Additionally, we can also rename our aggregate to a more descriptive name using the AS clause.

**Other Aggregations**
Aside from COUNT() some other useful aggregations include:

MIN()
MAX()
SUM()
AVG()

**HAVING CLAUSE**

Finally, we can also filter our aggregated views with the HAVING clause. The HAVING clause works similarly to the WHERE clause, except it is used to filter data selections on conditions after the GROUP BY clause. For example, if we wanted to filter based on a customer's last name, we would use the WHERE clause. However, if we wanted to filter a list of cities with at least 5 customers, we would use the HAVING clause. First, we would GROUP BY city and then use the HAVING clause, which will allow us to pass conditions on the result of this aggregation.

We can also use the WHERE and HAVING clauses in conjunction with each other for more complex rules.
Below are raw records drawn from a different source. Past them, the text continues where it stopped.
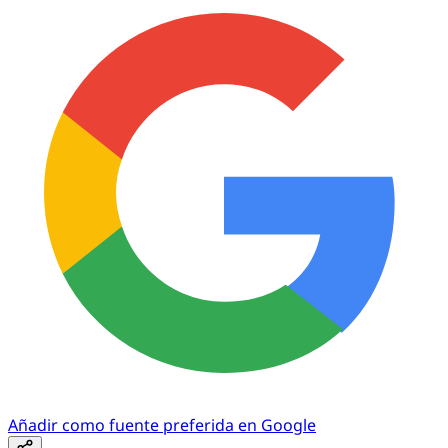
Añadir como fuente preferida en Google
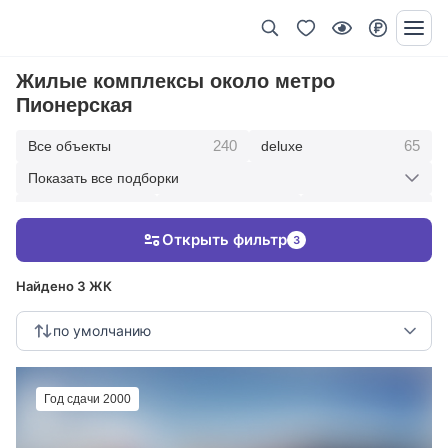
Жилые комплексы около метро
Пионерская
240
65
Все объекты
deluxe
Показать все подборки
434
369
403
элитные
премиум
бизнес
Открыть фильтр
3
123
286
Жилые кварталы
клубные дома
Найдено 3 ЖК
по умолчанию
Год сдачи 2000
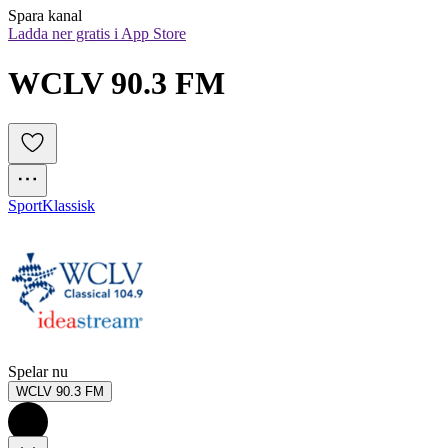
Spara kanal
Ladda ner gratis i App Store
WCLV 90.3 FM
Sport
Klassisk
Spelar nu
WCLV 90.3 FM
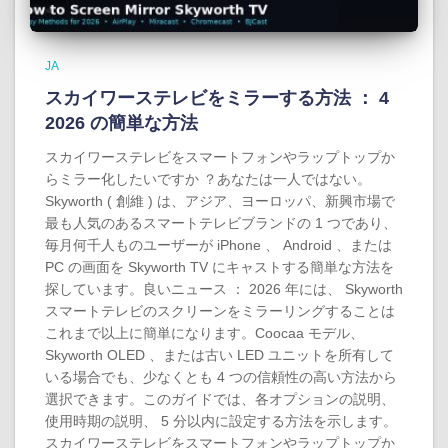
JA
スカイワーステレビをミラーする方法 ： 4
2026 の簡単な方法
スカイワーステレビをスマートフォンやラップトップか
らミラー化したいですか ？あなたは一人ではない。
Skyworth ( 創維 ) は、アジア、ヨーロッパ、新興市場で
最も人気のあるスマートテレビブランドの 1 つであり、
毎月何千人ものユーザーが iPhone 、 Android 、または
PC の画面を Skyworth TV にキャストする簡単な方法を
探しています。良いニュース ： 2026 年には、 Skyworth
スマートテレビのスクリーンをミラーリングすることは
これまで以上に簡単になります。Coocaa モデル、
Skyworth OLED 、または古い LED ユニットを所有して
いる場合でも、少なくとも 4 つの信頼性の高い方法から
選択できます。このガイドでは、各オプションの説明、
使用時期の説明、 5 分以内に設定する方法を示します。
スカイワーステレビをスマートフォンやラップトップか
For example, let's say we want a list of customers who have made at least 2 purchases of over 50K each.

cur.execute("""SELECT customerName,
               COUNT(amount) AS number_purchases_over_50K
               FROM customers
               JOIN payments
               USING(customerNumber)
               WHERE amount >= 50000
               GROUP BY customerName
               HAVING count(amount) >= 2
               ORDER BY count(amount) DESC;""")
df = pd.DataFrame(cur.fetchall())
df. columns = [i[0] for i in cur.description]
print(len(df))
df.head()

**USING clause**

more concise way to join the tables, if the column name is identical, is the USING clause. Rather then saying on tableA.column = tableB.column we can simply say using(column). Again, this only works if the column is identically named for both tables.

In [None]:
PRAGMA: 
Introduces us to the table or schema we're working with in SQLLite    
    

**JOINS**

By default a JOIN is an INNER JOIN, or the intersection between two tables. In other words, the JOIN between orders and products is only for productCodes that are in both the orderdetails and products tables. If a product had yet to be ordered (and wasn't in the orderdetails table) then it would also not be in the result of the JOIN.

The LEFT JOIN keyword returns all records from the left table (table1), and the matched records from the right table (table2). The result is NULL from the right side if there is no match.